WHAT NEEDS TO BE DONE → Pull out every line in the material below that contains the word "which".

SUPPLIED DATA →
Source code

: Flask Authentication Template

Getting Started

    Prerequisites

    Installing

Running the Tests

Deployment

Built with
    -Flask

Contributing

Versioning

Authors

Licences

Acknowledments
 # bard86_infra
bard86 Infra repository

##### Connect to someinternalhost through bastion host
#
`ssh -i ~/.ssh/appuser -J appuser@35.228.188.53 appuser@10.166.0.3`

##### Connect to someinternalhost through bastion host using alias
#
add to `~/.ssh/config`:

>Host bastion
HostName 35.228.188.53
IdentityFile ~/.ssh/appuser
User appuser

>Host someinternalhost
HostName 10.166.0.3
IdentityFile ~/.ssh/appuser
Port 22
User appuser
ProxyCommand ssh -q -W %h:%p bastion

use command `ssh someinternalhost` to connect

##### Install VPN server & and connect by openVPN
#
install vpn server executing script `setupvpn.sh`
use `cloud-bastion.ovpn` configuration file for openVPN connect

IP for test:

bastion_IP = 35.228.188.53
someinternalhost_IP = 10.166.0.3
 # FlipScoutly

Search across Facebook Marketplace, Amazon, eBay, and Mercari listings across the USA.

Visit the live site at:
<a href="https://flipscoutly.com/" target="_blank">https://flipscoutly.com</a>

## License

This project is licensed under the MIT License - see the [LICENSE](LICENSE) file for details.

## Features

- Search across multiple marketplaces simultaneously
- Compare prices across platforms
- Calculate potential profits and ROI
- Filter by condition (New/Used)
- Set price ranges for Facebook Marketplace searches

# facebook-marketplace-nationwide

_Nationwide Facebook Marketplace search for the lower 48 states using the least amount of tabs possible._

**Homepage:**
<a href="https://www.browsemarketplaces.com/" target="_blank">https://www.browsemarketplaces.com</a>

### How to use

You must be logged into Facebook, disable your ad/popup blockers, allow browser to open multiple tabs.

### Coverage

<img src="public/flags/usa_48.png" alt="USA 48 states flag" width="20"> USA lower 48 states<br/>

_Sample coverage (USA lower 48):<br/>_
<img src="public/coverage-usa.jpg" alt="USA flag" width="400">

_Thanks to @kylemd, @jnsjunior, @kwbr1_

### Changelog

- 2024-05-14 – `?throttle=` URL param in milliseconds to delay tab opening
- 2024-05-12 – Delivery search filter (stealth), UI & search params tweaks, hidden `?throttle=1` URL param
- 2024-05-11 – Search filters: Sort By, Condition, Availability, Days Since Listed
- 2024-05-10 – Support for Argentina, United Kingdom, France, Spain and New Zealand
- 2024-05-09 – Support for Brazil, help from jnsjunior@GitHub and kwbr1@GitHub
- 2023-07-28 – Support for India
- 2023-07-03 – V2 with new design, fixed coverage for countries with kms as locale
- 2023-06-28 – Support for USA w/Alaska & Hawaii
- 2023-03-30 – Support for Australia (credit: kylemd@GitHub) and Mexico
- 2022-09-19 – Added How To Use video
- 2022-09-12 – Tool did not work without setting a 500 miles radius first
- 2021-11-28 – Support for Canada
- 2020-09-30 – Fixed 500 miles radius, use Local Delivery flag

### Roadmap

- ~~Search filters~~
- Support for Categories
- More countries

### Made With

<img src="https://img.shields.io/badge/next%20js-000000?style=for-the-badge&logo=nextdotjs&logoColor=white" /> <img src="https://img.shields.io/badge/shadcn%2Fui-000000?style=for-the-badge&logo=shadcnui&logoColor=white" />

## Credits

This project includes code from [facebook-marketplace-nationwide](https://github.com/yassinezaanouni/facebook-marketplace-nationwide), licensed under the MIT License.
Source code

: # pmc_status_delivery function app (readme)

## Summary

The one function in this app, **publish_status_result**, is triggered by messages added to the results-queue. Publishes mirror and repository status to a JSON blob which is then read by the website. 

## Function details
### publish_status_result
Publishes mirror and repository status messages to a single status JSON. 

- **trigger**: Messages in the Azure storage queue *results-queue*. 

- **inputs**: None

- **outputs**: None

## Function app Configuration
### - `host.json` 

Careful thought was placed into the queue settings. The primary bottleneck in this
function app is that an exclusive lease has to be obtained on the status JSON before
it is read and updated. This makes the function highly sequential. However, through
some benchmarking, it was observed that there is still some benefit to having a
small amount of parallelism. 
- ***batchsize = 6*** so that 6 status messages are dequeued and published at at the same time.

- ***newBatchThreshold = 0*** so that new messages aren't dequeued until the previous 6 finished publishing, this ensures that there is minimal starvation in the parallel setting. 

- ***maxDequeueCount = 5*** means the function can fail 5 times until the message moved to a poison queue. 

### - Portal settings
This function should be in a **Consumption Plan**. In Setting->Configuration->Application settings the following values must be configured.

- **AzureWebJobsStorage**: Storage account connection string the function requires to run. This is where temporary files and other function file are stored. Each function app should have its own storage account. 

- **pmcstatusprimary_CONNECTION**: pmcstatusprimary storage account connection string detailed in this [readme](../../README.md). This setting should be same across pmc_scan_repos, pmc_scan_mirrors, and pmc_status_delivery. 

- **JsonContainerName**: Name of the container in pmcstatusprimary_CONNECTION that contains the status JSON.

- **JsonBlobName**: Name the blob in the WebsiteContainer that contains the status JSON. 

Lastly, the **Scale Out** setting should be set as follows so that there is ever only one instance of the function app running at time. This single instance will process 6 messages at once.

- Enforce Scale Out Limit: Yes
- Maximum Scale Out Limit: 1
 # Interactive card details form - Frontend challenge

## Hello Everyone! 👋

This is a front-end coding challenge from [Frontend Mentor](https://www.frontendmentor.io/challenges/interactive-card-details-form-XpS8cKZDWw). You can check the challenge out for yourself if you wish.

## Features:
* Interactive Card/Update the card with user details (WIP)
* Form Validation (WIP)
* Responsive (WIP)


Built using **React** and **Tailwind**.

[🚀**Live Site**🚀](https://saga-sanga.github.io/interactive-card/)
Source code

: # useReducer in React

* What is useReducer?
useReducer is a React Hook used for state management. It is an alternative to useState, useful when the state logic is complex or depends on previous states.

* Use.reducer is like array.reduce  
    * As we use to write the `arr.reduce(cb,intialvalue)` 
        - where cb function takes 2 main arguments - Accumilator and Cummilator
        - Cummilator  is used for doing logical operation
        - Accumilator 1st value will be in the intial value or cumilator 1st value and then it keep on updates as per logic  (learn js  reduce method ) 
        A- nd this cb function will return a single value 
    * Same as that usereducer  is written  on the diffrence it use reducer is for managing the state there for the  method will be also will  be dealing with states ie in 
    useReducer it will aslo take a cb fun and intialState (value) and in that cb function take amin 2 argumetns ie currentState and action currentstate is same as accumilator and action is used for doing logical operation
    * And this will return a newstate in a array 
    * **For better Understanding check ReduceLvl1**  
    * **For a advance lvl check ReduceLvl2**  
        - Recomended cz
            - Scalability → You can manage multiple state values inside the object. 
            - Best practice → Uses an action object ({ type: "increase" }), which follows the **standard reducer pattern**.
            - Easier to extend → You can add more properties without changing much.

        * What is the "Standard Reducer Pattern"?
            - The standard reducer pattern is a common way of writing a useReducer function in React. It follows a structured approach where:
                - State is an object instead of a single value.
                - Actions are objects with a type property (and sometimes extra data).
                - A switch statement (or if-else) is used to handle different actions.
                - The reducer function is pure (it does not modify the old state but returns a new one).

SOLUTION →
The one function in this app, **publish_status_result**, is triggered by messages added to the results-queue. Publishes mirror and repository status to a JSON blob which is then read by the website. 
            - Best practice → Uses an action object ({ type: "increase" }), which follows the **standard reducer pattern**.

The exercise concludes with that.